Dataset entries
******************************

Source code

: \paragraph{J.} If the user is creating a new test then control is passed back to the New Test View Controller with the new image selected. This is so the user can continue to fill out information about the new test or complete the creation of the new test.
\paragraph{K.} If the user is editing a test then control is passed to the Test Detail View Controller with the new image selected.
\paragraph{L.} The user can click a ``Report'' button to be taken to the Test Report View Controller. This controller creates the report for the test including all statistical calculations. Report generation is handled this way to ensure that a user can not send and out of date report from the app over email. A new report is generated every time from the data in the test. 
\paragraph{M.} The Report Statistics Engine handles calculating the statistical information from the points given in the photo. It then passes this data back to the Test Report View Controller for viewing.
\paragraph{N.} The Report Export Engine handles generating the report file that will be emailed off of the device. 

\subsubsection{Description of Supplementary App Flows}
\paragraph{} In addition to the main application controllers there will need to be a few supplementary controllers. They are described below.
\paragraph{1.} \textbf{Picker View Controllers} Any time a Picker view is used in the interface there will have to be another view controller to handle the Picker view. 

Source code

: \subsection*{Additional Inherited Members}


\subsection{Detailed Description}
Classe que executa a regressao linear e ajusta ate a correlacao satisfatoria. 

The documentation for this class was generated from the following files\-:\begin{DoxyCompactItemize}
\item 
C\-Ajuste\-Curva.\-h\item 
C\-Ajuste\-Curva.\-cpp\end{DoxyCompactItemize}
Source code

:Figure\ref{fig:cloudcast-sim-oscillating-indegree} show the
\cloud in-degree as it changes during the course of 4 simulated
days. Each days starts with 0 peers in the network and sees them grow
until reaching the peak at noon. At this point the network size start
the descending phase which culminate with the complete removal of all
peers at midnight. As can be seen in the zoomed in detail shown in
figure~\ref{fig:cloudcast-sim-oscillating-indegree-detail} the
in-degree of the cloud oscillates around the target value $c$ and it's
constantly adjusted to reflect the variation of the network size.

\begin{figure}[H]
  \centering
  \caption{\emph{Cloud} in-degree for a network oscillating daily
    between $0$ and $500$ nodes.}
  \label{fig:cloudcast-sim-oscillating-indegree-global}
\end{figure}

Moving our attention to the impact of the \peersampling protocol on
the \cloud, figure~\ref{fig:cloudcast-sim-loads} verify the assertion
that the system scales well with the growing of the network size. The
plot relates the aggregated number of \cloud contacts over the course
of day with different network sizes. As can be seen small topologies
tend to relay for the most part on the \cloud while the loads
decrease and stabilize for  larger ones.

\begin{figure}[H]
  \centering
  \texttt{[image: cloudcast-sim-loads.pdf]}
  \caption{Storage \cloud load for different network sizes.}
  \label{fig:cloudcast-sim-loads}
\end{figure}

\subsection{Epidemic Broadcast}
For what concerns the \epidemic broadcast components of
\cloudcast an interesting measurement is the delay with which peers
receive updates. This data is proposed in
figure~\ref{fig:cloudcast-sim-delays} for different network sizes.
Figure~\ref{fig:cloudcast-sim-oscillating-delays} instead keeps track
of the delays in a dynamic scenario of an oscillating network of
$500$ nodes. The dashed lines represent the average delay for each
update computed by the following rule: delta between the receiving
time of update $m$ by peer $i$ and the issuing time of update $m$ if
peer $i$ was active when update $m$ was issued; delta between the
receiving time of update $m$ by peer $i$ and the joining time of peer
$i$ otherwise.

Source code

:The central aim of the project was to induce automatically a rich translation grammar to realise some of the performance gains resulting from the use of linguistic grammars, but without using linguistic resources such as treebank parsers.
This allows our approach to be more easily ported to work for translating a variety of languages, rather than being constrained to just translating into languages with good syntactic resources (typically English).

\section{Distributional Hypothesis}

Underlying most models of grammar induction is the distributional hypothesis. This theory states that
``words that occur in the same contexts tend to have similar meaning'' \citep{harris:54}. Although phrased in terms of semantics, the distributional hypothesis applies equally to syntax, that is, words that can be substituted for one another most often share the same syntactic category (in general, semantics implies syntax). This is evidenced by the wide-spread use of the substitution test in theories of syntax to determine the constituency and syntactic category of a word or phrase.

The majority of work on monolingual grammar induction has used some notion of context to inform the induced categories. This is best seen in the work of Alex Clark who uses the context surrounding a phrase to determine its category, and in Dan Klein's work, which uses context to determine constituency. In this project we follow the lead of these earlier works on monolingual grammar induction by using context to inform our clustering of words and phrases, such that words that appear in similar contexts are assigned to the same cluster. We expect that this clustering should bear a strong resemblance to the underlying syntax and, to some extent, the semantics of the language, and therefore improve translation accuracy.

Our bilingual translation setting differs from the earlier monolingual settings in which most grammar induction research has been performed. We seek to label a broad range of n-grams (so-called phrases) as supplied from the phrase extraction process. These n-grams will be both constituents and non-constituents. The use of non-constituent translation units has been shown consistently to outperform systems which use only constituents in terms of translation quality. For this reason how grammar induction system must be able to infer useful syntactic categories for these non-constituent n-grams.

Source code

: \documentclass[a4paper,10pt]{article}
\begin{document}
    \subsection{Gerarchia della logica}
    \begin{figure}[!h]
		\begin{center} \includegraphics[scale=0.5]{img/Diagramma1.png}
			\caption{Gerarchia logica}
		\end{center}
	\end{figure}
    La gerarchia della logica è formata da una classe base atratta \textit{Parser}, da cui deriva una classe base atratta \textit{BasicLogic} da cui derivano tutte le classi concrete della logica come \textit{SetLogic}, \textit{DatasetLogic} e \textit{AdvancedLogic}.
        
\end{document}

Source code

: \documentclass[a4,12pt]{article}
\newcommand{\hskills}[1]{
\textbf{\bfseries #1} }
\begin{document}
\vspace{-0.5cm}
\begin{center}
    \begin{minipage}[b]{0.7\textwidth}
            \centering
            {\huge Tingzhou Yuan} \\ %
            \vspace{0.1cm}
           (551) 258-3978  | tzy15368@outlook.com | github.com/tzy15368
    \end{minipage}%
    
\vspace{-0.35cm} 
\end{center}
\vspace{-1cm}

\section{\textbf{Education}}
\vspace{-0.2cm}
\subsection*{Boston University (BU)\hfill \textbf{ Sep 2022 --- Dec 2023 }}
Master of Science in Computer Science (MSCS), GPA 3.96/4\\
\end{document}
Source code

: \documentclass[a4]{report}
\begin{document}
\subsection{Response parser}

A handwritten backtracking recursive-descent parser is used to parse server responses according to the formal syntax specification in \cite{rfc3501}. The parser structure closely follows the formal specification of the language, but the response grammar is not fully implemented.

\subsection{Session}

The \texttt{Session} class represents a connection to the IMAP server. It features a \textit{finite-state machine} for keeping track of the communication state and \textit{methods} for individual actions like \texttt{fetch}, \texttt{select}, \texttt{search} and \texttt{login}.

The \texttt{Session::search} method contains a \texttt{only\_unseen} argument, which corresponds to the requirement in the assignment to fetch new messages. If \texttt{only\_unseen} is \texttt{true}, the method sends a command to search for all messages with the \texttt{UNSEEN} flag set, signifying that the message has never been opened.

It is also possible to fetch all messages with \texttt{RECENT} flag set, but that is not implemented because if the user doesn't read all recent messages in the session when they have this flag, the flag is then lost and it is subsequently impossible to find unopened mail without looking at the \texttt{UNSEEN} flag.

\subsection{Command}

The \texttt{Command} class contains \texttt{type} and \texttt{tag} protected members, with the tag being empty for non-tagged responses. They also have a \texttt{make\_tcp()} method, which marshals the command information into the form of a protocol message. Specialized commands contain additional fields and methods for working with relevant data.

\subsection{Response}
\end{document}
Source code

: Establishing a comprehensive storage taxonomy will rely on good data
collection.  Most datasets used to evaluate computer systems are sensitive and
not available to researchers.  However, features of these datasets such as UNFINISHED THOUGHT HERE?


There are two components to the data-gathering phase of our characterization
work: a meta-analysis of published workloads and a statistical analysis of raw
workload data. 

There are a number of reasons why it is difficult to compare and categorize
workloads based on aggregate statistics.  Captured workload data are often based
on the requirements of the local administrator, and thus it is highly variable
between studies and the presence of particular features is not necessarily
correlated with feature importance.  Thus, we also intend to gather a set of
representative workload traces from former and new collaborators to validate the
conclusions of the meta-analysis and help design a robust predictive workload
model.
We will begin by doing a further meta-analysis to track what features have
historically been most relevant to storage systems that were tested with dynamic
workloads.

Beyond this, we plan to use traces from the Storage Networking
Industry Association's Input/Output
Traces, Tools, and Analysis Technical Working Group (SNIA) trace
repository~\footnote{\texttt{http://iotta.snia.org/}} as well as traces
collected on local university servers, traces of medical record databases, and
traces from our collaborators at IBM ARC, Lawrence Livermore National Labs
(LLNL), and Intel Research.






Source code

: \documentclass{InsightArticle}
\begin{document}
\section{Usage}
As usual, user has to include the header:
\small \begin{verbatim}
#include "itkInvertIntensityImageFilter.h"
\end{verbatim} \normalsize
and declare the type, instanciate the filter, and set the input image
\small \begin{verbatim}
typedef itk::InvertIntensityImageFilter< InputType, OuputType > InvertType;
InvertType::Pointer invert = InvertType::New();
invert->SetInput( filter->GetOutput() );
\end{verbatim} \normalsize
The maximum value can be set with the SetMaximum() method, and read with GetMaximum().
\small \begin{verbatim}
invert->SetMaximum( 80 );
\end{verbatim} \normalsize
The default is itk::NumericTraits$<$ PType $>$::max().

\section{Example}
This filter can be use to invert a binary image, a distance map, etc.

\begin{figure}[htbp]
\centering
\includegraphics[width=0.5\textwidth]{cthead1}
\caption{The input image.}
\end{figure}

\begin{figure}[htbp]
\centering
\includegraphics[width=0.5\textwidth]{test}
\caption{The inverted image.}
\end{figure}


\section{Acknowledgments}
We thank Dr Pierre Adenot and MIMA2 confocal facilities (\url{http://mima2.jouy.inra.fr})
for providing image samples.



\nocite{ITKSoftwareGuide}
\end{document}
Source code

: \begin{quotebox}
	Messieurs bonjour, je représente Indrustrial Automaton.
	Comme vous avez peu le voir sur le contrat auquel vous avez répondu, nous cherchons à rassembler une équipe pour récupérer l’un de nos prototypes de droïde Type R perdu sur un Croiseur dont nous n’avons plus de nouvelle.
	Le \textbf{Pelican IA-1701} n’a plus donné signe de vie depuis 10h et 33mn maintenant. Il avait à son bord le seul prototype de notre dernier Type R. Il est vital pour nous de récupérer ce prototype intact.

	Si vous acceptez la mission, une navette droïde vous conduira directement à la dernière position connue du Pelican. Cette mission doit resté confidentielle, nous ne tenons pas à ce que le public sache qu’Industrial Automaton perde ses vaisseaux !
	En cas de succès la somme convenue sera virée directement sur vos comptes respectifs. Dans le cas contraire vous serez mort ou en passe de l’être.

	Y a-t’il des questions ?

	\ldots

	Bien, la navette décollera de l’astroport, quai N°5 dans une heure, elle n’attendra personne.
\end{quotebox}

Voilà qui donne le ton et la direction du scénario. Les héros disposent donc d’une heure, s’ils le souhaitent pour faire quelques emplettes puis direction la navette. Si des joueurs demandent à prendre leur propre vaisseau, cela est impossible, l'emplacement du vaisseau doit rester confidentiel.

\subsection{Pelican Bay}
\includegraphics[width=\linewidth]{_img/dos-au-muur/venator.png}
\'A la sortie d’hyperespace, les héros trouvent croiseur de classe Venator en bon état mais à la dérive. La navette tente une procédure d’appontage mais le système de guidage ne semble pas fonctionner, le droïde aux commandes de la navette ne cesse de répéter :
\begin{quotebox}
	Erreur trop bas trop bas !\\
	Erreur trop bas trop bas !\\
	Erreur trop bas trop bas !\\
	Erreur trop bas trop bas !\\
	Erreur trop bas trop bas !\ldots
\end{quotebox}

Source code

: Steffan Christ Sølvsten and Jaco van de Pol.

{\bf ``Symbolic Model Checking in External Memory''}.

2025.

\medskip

******************************

* **Your instructions**: Count the lines of the records that include the word "sizes", please, and report the number alone.

* **Reply**: 3